Delicious Reading: Magic Chicken Pie & The Midnight Baker

chicken pot pie

A little over 20 years ago, when I was in the play “Independence” by Lee Blessing at Southeast Missouri State University, I portrayed a character named Kess, who has a pretty dysfunctional relationship with her mother, Evelyn. However, there’s a scene where they have a nice moment reminiscing about how to cope with Evelyn’s carousing husband. Kess would say to her mom, “Let’s bake!” and they would make cakes, cookies and rolls into the wee hours of the morning.

The title of the blog “The Midnight Baker” conjured up these recollections of a flour-dusted mother and daughter trying to make something sweet out of a sour situation.

While Judy Hanneman, the author of “The Midnight Baker,” does have plenty of cookie and cake recipes for when you want to bake off the blues, she also provides 24 other categories of recipes, spanning from instant pot dinners to dog treats.

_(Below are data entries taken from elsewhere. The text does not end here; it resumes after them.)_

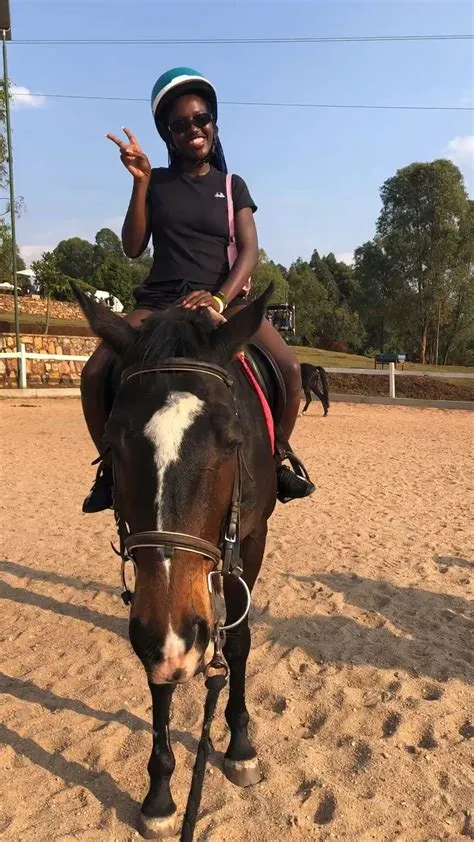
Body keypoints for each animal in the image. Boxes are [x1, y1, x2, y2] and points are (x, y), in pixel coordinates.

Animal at [73, 283, 278, 839]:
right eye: (112, 443)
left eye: (232, 441)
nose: (177, 637)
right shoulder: (155, 605)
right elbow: (157, 672)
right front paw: (161, 794)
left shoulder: (252, 540)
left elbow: (241, 638)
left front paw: (241, 746)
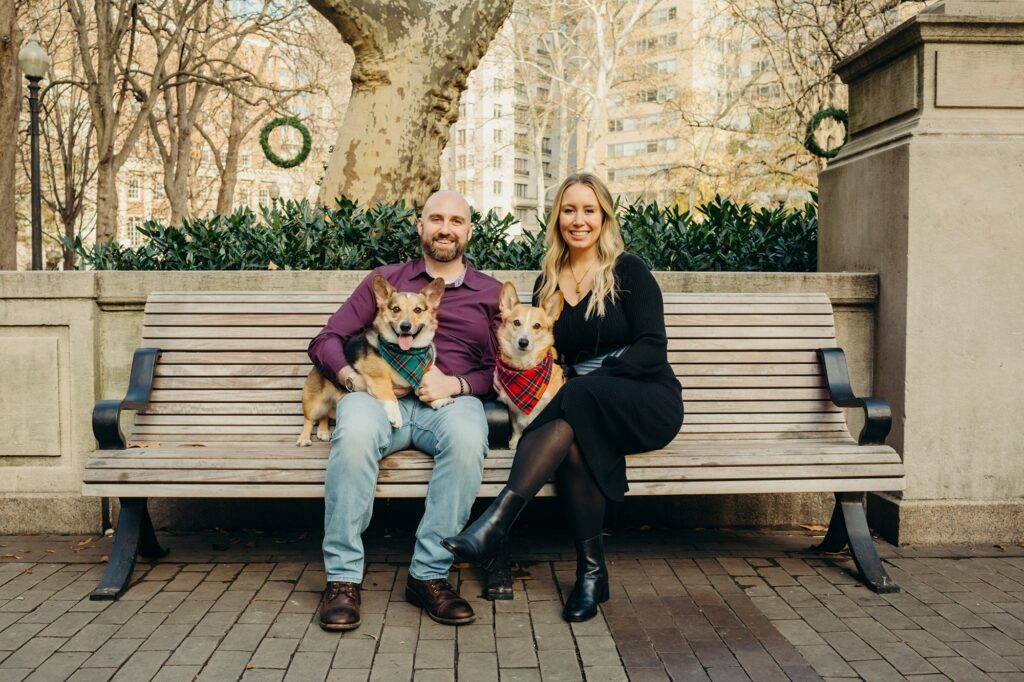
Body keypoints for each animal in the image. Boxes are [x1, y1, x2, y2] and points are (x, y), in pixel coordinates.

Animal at [299, 274, 452, 444]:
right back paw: (304, 438)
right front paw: (395, 415)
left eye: (418, 310)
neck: (407, 353)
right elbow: (390, 396)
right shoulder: (378, 378)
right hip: (315, 403)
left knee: (325, 415)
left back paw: (323, 431)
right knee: (309, 419)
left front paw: (438, 400)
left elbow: (421, 387)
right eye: (396, 309)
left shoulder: (420, 374)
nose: (405, 326)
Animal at [491, 278, 565, 448]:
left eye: (537, 326)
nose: (523, 342)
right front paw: (514, 442)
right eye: (516, 323)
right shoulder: (512, 409)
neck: (524, 368)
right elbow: (516, 427)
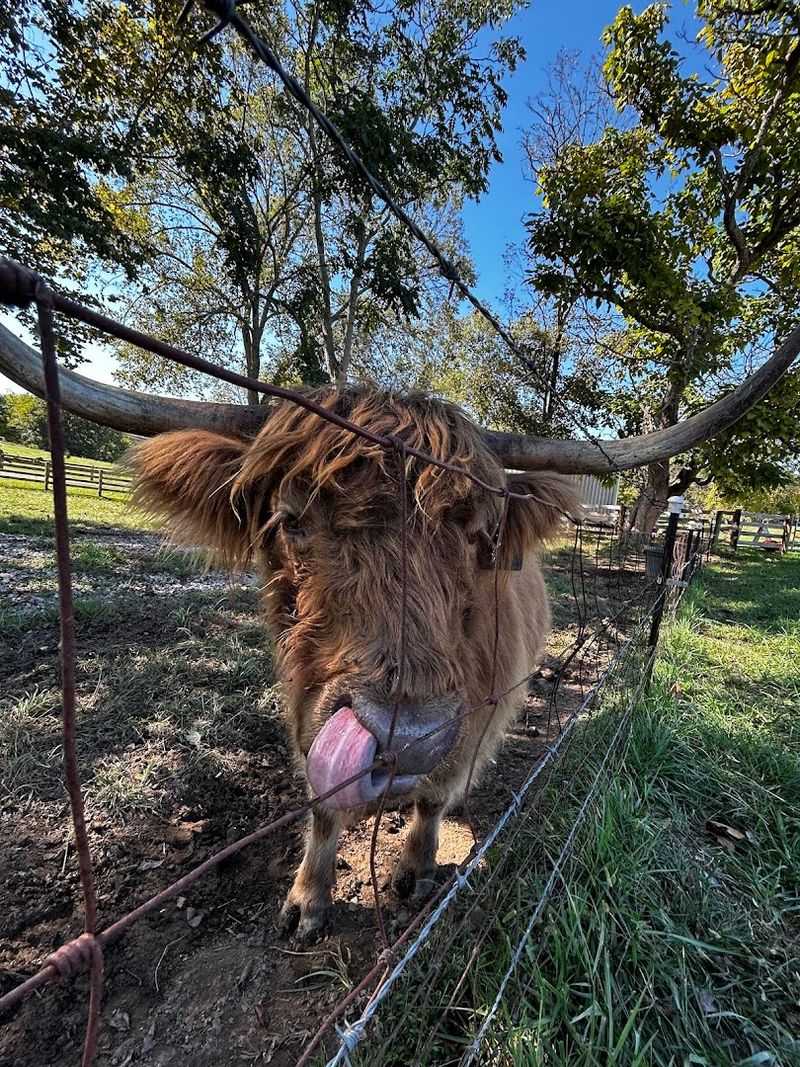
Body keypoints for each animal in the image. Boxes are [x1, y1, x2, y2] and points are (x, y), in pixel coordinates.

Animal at [130, 386, 579, 941]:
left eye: (480, 536)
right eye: (290, 520)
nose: (408, 738)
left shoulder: (480, 715)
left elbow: (434, 797)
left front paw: (416, 869)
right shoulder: (306, 706)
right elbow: (324, 808)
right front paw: (307, 900)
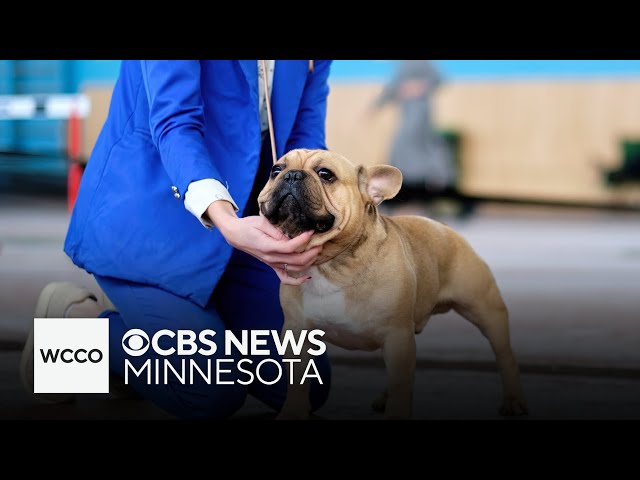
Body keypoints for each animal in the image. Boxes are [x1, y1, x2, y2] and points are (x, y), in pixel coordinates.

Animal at [258, 148, 528, 418]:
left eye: (325, 174)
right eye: (275, 170)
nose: (291, 174)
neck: (330, 263)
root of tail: (445, 228)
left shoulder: (397, 336)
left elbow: (401, 385)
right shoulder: (297, 335)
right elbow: (298, 384)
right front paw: (292, 413)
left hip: (485, 310)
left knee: (505, 355)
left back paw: (513, 401)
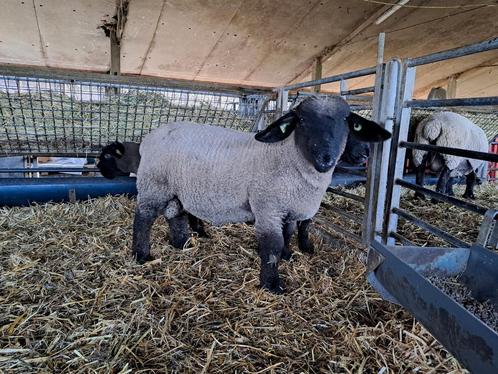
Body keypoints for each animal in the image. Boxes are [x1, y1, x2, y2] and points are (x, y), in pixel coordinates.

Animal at [134, 95, 392, 294]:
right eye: (302, 121)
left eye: (348, 122)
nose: (325, 158)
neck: (289, 158)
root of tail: (149, 137)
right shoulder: (268, 208)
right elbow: (272, 245)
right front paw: (272, 284)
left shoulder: (289, 208)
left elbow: (289, 233)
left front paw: (288, 256)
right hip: (153, 184)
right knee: (143, 218)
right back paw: (141, 255)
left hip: (174, 188)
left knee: (174, 214)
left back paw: (182, 244)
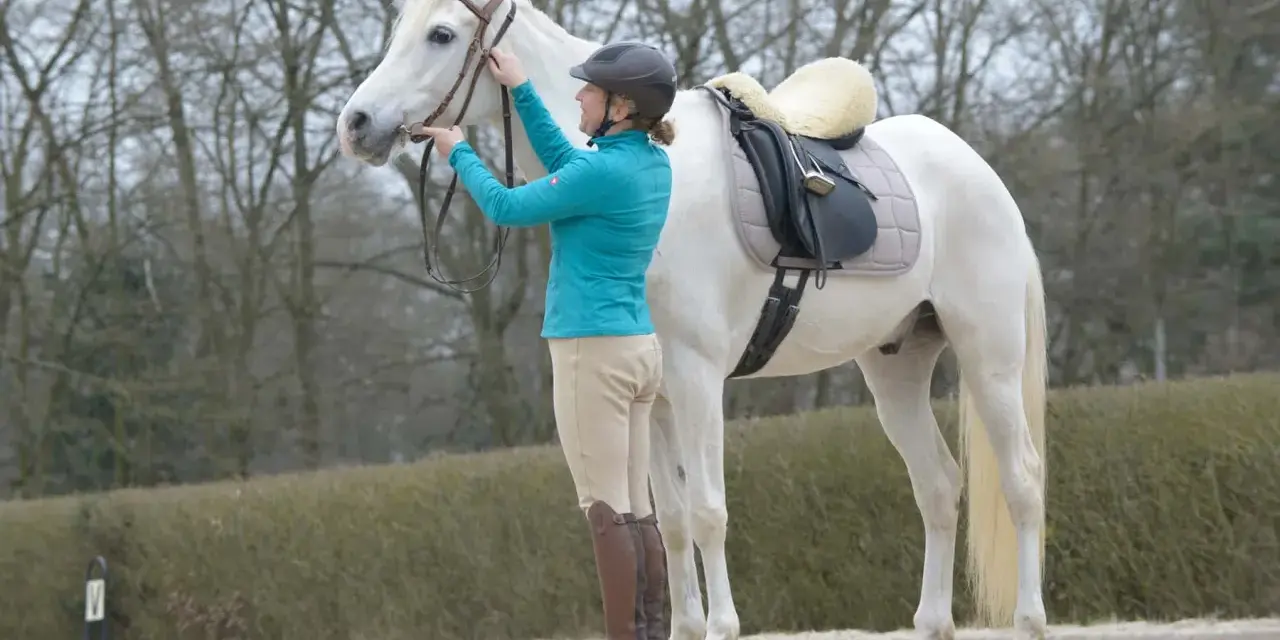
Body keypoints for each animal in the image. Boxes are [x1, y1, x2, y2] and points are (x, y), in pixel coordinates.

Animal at [334, 0, 1049, 638]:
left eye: (442, 34)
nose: (355, 124)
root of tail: (980, 172)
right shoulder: (652, 399)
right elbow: (668, 523)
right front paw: (684, 625)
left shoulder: (697, 380)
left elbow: (708, 512)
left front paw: (723, 626)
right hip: (895, 371)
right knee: (937, 486)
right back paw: (932, 622)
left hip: (989, 361)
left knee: (1022, 481)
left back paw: (1030, 620)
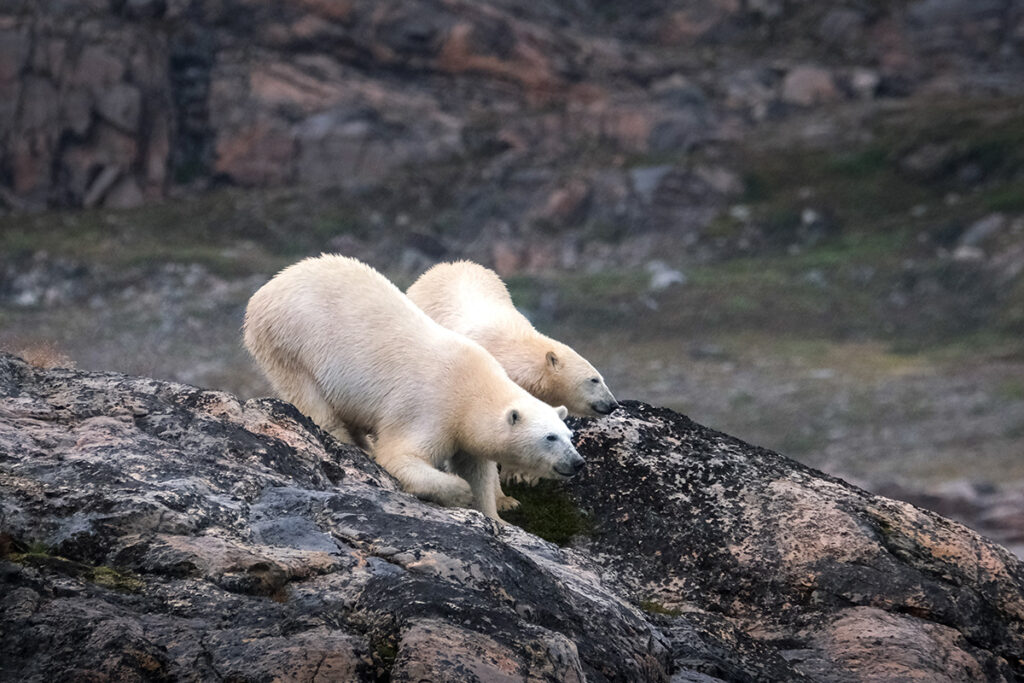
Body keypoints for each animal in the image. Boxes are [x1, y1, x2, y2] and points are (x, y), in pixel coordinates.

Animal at [240, 253, 589, 520]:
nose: (577, 463)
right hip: (290, 342)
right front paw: (459, 494)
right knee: (312, 399)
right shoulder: (430, 407)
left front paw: (494, 516)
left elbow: (476, 468)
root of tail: (268, 287)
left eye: (570, 435)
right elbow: (400, 456)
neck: (472, 388)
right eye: (549, 437)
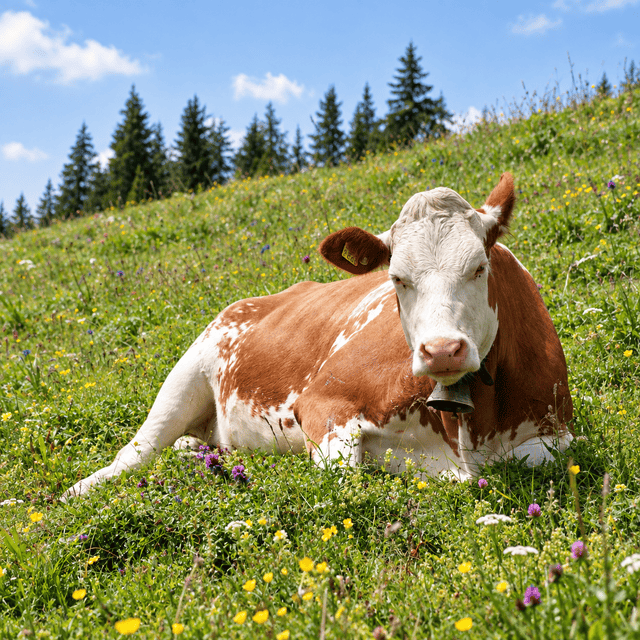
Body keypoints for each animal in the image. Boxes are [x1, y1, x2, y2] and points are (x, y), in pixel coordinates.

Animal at [62, 172, 573, 499]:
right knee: (136, 453)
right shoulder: (324, 402)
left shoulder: (557, 435)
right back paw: (78, 490)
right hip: (186, 374)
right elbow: (345, 477)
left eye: (479, 267)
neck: (467, 427)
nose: (442, 350)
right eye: (397, 278)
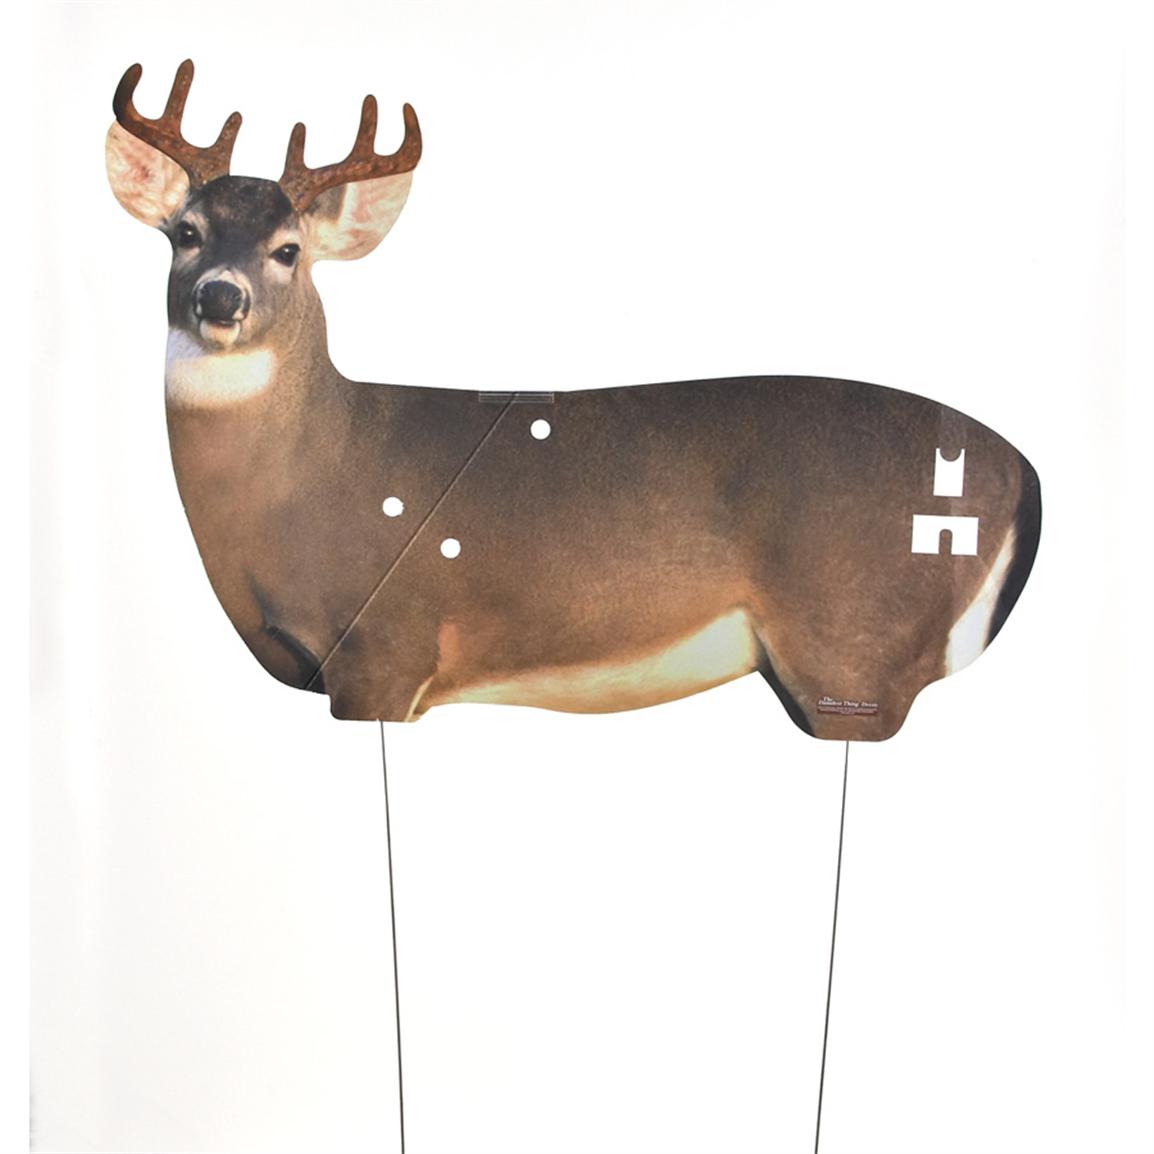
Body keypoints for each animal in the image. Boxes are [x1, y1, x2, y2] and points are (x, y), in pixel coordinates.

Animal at [105, 60, 1041, 742]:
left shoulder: (385, 647)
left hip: (851, 644)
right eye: (186, 234)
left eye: (289, 249)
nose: (220, 297)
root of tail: (1025, 475)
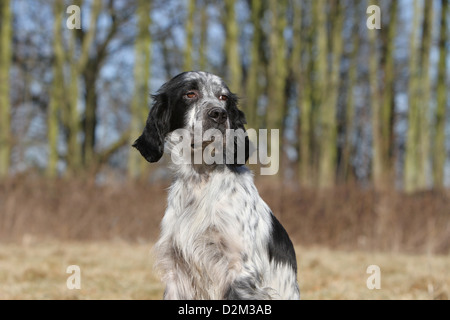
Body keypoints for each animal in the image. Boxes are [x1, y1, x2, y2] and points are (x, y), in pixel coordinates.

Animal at [134, 71, 302, 298]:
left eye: (223, 97)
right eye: (190, 94)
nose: (219, 114)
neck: (201, 178)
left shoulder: (240, 270)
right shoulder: (176, 271)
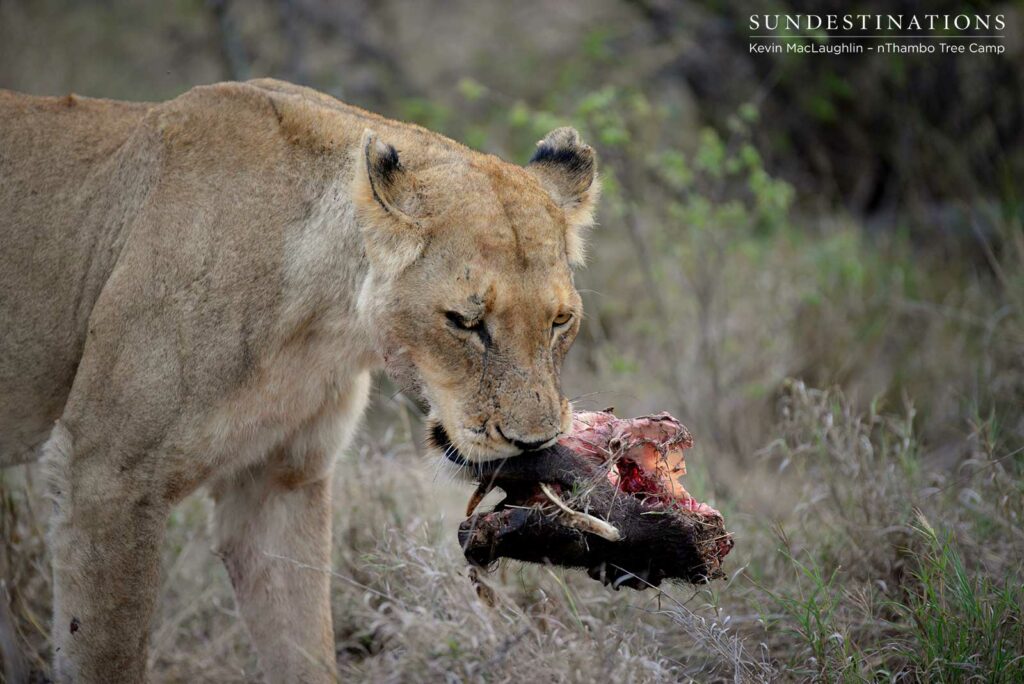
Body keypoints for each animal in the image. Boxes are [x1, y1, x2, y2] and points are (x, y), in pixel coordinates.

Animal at [0, 78, 599, 682]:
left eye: (560, 321)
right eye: (464, 322)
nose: (534, 443)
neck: (324, 323)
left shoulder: (279, 480)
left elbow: (304, 646)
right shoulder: (106, 476)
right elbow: (107, 650)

A retired mechanical engineer, Judy now has a second career as a professional photographer, food writer and cookbook author. She has written “The Classic Slow Cooker” and “The Cupboard to Table” cookbooks. She has always loved to cook, share her recipes and experiment in the kitchen. She believes cooks should save time but eat well, so she streamlined her recipes, and makes sure they use ingredients you can get anywhere.

I happened upon her blog while searching for a recipe for chicken pot pie. This is the perfect comfort food during cold weather. My family loved it, and the leftovers warmed up well for lunches the next day.

It seems appropriate a midnight baker would make a “magic” chicken pot pie. After all, the way the casserole makes its own crust is pretty neat!

Magic Chicken Pie

4 tbs butter

2 cooked boneless, skinless chicken breasts, shredded

2 cups fresh or frozen vegetables (your choice)

1/4 cup onion, chopped

1 cup shredded cheddar cheese

2 cups baking mix (like Bisquick)

1 1/2 cups milk

1 1/2 cups rich chicken stock

2 chicken stock cubes

1 can (10.75 oz) cream of chicken soup

Directions:

Preheat oven to 350 degrees. Cut the butter in chunks and place in the bottom of a 9 x 13-inch baking pan. Place in oven to melt butter; remove when butter is melted.

In a large bowl, mix the milk and baking mix; set aside. Dissolve the stock cubes in the liquid chicken stock. Place the soup in a bowl and gradually mix in the stock mixture to keep the mixture smooth. Set aside.

Assemble casserole as follows and do not mix or stir ingredients: Distribute shredded chicken over melted butter evenly. Distribute veggies over the chicken evenly. Distribute the onion over the veggies evenly. Distribute the cheese over the onion evenly. Pour baking mix batter over the top evenly. Pour the soup/stock mixture over the top evenly. Place in preheated oven and bake for 45-50 minutes, or until top is beginning to brown. Remove from oven and let stand 10 minutes before serving.